##### Recorded data #####

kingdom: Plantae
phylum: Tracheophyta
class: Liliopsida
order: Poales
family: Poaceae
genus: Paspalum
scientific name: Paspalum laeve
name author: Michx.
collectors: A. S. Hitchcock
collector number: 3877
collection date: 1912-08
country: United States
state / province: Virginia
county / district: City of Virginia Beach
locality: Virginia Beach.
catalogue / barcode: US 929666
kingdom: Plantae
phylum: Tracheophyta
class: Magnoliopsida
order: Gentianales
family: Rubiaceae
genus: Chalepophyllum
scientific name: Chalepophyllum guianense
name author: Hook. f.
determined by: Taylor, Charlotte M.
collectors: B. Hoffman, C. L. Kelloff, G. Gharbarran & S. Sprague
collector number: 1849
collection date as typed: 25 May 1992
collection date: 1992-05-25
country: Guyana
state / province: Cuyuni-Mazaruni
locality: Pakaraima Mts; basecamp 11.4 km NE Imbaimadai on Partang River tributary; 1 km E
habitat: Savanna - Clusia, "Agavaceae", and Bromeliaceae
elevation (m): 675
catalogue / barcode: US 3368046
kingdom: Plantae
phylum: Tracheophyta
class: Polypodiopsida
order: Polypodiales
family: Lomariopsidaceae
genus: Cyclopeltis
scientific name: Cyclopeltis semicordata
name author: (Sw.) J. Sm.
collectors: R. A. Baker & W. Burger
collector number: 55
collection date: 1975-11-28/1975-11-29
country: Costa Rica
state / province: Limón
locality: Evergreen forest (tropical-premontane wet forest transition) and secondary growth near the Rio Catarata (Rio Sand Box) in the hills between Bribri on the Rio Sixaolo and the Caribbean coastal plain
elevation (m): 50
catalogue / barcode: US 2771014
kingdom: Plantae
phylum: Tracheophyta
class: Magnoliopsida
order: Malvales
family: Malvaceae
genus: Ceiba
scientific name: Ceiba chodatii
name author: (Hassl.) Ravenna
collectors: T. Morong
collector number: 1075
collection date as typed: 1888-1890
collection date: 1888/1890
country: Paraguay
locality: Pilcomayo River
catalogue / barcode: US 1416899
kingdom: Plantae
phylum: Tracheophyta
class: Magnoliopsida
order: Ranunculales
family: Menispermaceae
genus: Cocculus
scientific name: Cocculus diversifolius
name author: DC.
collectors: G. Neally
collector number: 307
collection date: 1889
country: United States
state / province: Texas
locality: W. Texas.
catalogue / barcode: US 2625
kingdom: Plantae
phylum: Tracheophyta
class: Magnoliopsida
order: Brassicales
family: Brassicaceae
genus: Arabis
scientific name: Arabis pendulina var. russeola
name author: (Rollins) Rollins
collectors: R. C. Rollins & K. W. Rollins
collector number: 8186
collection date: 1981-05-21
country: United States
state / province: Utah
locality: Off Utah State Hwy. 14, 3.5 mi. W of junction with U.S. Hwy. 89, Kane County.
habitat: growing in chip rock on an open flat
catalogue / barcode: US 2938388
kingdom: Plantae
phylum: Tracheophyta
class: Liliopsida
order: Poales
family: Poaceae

#####

:: Problem statement ::
Can you copy all of the lines above, word for word?

:: Finished task ::
kingdom: Plantae
phylum: Tracheophyta
class: Liliopsida
order: Poales
family: Poaceae
genus: Paspalum
scientific name: Paspalum laeve
name author: Michx.
collectors: A. S. Hitchcock
collector number: 3877
collection date: 1912-08
country: United States
state / province: Virginia
county / district: City of Virginia Beach
locality: Virginia Beach.
catalogue / barcode: US 929666
kingdom: Plantae
phylum: Tracheophyta
class: Magnoliopsida
order: Gentianales
family: Rubiaceae
genus: Chalepophyllum
scientific name: Chalepophyllum guianense
name author: Hook. f.
determined by: Taylor, Charlotte M.
collectors: B. Hoffman, C. L. Kelloff, G. Gharbarran & S. Sprague
collector number: 1849
collection date as typed: 25 May 1992
collection date: 1992-05-25
country: Guyana
state / province: Cuyuni-Mazaruni
locality: Pakaraima Mts; basecamp 11.4 km NE Imbaimadai on Partang River tributary; 1 km E
habitat: Savanna - Clusia, "Agavaceae", and Bromeliaceae
elevation (m): 675
catalogue / barcode: US 3368046
kingdom: Plantae
phylum: Tracheophyta
class: Polypodiopsida
order: Polypodiales
family: Lomariopsidaceae
genus: Cyclopeltis
scientific name: Cyclopeltis semicordata
name author: (Sw.) J. Sm.
collectors: R. A. Baker & W. Burger
collector number: 55
collection date: 1975-11-28/1975-11-29
country: Costa Rica
state / province: Limón
locality: Evergreen forest (tropical-premontane wet forest transition) and secondary growth near the Rio Catarata (Rio Sand Box) in the hills between Bribri on the Rio Sixaolo and the Caribbean coastal plain
elevation (m): 50
catalogue / barcode: US 2771014
kingdom: Plantae
phylum: Tracheophyta
class: Magnoliopsida
order: Malvales
family: Malvaceae
genus: Ceiba
scientific name: Ceiba chodatii
name author: (Hassl.) Ravenna
collectors: T. Morong
collector number: 1075
collection date as typed: 1888-1890
collection date: 1888/1890
country: Paraguay
locality: Pilcomayo River
catalogue / barcode: US 1416899
kingdom: Plantae
phylum: Tracheophyta
class: Magnoliopsida
order: Ranunculales
family: Menispermaceae
genus: Cocculus
scientific name: Cocculus diversifolius
name author: DC.
collectors: G. Neally
collector number: 307
collection date: 1889
country: United States
state / province: Texas
locality: W. Texas.
catalogue / barcode: US 2625
kingdom: Plantae
phylum: Tracheophyta
class: Magnoliopsida
order: Brassicales
family: Brassicaceae
genus: Arabis
scientific name: Arabis pendulina var. russeola
name author: (Rollins) Rollins
collectors: R. C. Rollins & K. W. Rollins
collector number: 8186
collection date: 1981-05-21
country: United States
state / province: Utah
locality: Off Utah State Hwy. 14, 3.5 mi. W of junction with U.S. Hwy. 89, Kane County.
habitat: growing in chip rock on an open flat
catalogue / barcode: US 2938388
kingdom: Plantae
phylum: Tracheophyta
class: Liliopsida
order: Poales
family: Poaceae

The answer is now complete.